Information shown:
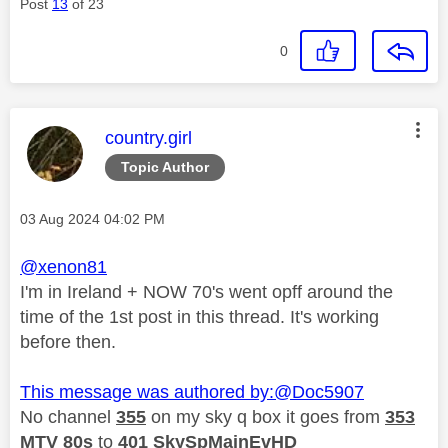
Post
13
of 23
0
This message was authored by:
country.girl
Topic Author
Message posted on
‎03 Aug 2024
04:02 PM
@xenon81
I'm in Ireland + NOW 70's went opff around the
time of the 1st post in this thread. It's working
before then.
This message was authored by:
@Doc5907
No channel
355
on my sky q box it goes from
353
MTV 80s
to
401
SkySpMainEvHD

Goal of the exercise: Copy the data exactly. Any picture it contains is to be omitted.

Task output:
Post
13
of 23
0
This message was authored by:
country.girl
Topic Author
Message posted on
‎03 Aug 2024
04:02 PM
@xenon81
I'm in Ireland + NOW 70's went opff around the
time of the 1st post in this thread. It's working
before then.
This message was authored by:
@Doc5907
No channel
355
on my sky q box it goes from
353
MTV 80s
to
401
SkySpMainEvHD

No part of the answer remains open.